BACKGROUND IMAGE: iSTOCK/GETTY IMAGES
Many IT pros impacted by the global Azure outage this week were disappointed in how long it took Microsoft to deliver an explanation, and some are re-thinking their use of Microsoft's cloud services.
The Azure outage, which was caused in part by a performance update to Azure Storage, took some websites down for up to 10 hours in some areas, and denied some access to a variety of Microsoft’s own services, including Visual Studio, Virtual Machines and Search.
Despite the problem being solved and explained, some users gave the company failing grades on crisis management.
"Our site went offline, as did about every other site on Azure, for four hours," said Ray Suelzer, senior Web developer and data guru with Making Change at WalMart, a worker advocacy group. "We lost huge amounts of traffic to our page, and that obviously sucks. But, what I find even worse about this whole experience is how poorly the crisis was managed by Microsoft."
Suelzer and others were at a loss to explain why one of the largest high tech companies in the world didn’t use its Twitter account to let the thousands of businesses affected worldwide know what the status of the event was, or just simply replying to their messages.
Instead, Microsoft directed people to a status page that said "everything looks good" or "we are having issues, but aren’t sure if they are impacting customers," Suelzer said.
"Even more alarming is the fact that nearly 24 hours after this major outage, I have yet to receive an email from Microsoft explaining the situation," Suelzer said.
The outage gave another user, who is thinking of migrating to Office 365 early next year, pause.
"Microsoft may have ambitions for hosting other people’s businesses, and could have the compute and storage muscle to back that up, but this outage makes me hesitate a bit," said one IT manager with a New York City-based retailer of children’s clothing. "I couldn’t afford to be down for a day and with little explanation to pass on to my customers and suppliers.”
Because many users have Service Level Agreements (SLAs) as part of their Azure contracts, some think they should be compensated to cover the negative impact the outage caused to their business. In their explanation of what caused the outage, Microsoft officials made no mention of such compensation. But a source close to the company said company officials were at least considering a business credit.
"Some internally have argued in favor of a service credit with this sort of out outage because of its business impact," the source said. "Others don’t think the company should be on hook for this given the amount of time most companies were down. Upper management hasn’t decided yet."
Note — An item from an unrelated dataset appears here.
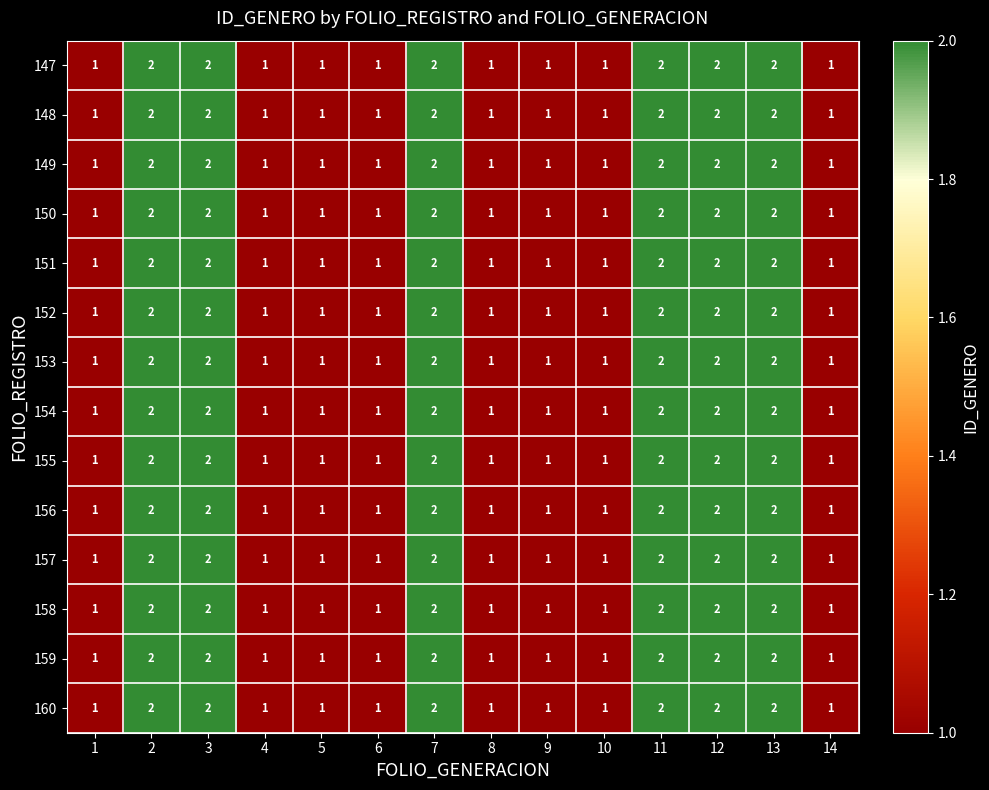

The value of 149 at 1 is 2. True or false?

False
What made it difficult for Microsoft to give users a timely and detailed update on the status of services such as Azure Storage Services was the unavailability of the Service Health Dashboard and Management Portal. In his blog post, Microsoft Azure Corporate Vice President Jason Zander points out that with Service Health Dashboard down, updates were not being communicated for about the first three hours of the outage.
Also, some downstream support tools that depend on the Service Health Dashboard were affected. This resulted in limiting users’ ability to create new support cases, as well as Microsoft’s ability to update users that were impacted, Zander wrote.
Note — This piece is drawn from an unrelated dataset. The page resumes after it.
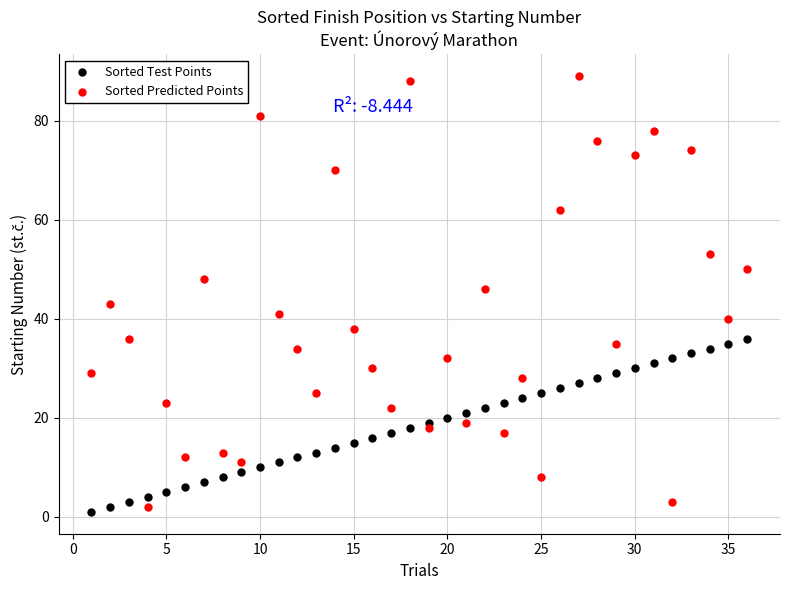

Across all series, what Y value is closest to 45?

46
What caused the global Azure outage?
In delivering the explanation for the cause of the outage, Zander said the company tested the performance enhancement update for Azure Storage for several weeks which resulted in measurable improvements.
But as the company rolled it out across its storage service, it uncovered a technical issue that resulted in blob front ends going into an infinite loop – something that didn’t surface during testing. This in turn resulted in an inability for the front ends to take on additional traffic, which then caused other services built on top of Azure Storage to experience a number of issues.
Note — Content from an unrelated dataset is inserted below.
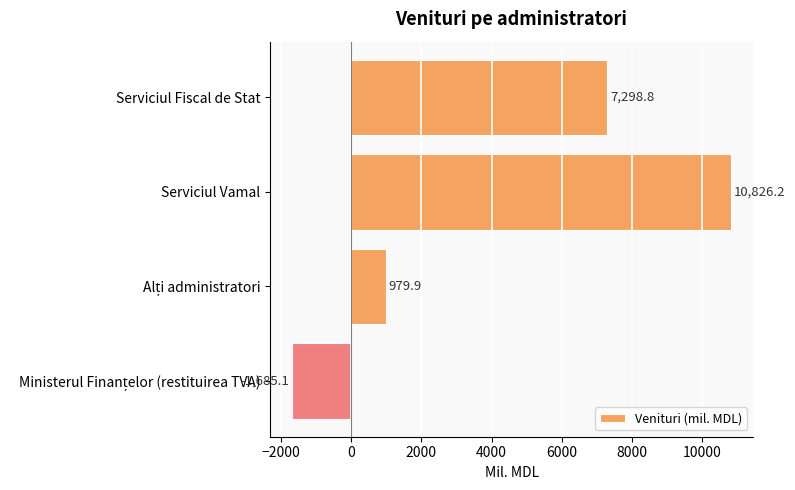

What is the difference between the second highest and minimum values?

8983.9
"Once we detected this issue, the change was rolled back promptly, but a restart of the storage front ends was required in order to fully undo the update. Once the mitigation steps were deployed, most of our customers started seeing the availability improvement across the affected regions," Zander wrote in his blog.
Other Microsoft services that were knocked offline included SQL Import/export. Websites, Azure Search, Service Bus, Virtual Network, Active Directory StorSimple and Azure backup Services.